Fast Eyes

Moved from PayrollExampleTwoDiscussion:

And, yes, I can read verbose code fast.

Do you feel it's an inborn trait, or something you practiced? Some people just seem to have the ability to stare at a screen and immediately spot stuff in text. I'm primarily a visual thinker, and characters are not visual enough for my physiology to process fast.

I don't know whether it's an inborn trait or not, but it's certainly something I've practised. I am one of those who can stare at a screen and immediately spot stuff in text. It's a source of some bafflement for my students how I can glance at a full page of essay text and instantly spot a spelling mistake, glance at a screen of code and find errors that the developer has been struggling with for hours, or grade a thirty-page dissertation in a few minutes and discuss its contents in considerable depth. I read a lot -- that's probably what does it.
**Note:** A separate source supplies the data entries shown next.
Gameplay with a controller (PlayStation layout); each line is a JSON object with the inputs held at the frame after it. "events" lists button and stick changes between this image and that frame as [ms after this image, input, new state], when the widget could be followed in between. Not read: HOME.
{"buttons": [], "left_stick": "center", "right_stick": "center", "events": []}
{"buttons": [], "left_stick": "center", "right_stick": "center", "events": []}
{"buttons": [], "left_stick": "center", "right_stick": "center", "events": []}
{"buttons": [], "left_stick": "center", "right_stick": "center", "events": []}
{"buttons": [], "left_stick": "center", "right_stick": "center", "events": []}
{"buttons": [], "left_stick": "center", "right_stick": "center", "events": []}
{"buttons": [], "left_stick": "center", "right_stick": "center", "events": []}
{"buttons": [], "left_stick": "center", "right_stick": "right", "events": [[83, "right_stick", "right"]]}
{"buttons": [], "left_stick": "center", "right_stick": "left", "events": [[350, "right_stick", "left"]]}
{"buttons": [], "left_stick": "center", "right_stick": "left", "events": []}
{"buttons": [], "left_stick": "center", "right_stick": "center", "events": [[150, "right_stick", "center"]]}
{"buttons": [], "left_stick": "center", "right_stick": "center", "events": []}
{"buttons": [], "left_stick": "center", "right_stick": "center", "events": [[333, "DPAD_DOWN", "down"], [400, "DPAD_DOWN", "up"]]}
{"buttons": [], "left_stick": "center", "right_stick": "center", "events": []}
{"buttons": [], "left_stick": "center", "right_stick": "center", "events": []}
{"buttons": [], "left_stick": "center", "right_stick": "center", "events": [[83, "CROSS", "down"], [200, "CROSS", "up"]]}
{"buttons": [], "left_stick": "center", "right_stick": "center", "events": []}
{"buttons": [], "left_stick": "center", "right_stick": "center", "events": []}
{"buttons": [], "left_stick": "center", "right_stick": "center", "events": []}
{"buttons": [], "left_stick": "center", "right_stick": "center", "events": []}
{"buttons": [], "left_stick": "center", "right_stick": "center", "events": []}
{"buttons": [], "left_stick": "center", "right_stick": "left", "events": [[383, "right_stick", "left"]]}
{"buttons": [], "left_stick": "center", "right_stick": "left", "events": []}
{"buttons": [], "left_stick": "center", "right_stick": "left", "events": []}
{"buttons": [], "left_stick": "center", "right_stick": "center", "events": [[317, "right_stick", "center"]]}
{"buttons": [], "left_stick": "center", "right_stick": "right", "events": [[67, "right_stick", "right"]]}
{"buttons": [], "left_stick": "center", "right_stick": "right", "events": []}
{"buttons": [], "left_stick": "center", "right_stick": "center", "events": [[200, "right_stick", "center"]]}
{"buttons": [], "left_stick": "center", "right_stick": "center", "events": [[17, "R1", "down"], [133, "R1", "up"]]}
I used to read a lot, but it didn't seem to improve non-linear inspection of text for me. If anything, my eyes got a little tired over the years and my eye muscles wear out sooner in the day, taking my eyeballs longer to focus/point. Maybe in my re-incarnation I'll ask for an upgrade to my vision bus or pre-processor. Maybe in 20 years they can plug directly into my brain. I'm sure my fingers and eyes will be completely shot by then. They show signs of wear now.

Indeed. I forgot to mention: My visual/cognitive processing is probably different from yours because I'm not human.

First we had to compete with 3rd-world-wage educated labor, and now The Grays.

At least you solved FermiParadox.

I don't really look like that. That's our old-style space helmet...

...for our pets.

That's going to make for some rather attention-getting roadkill.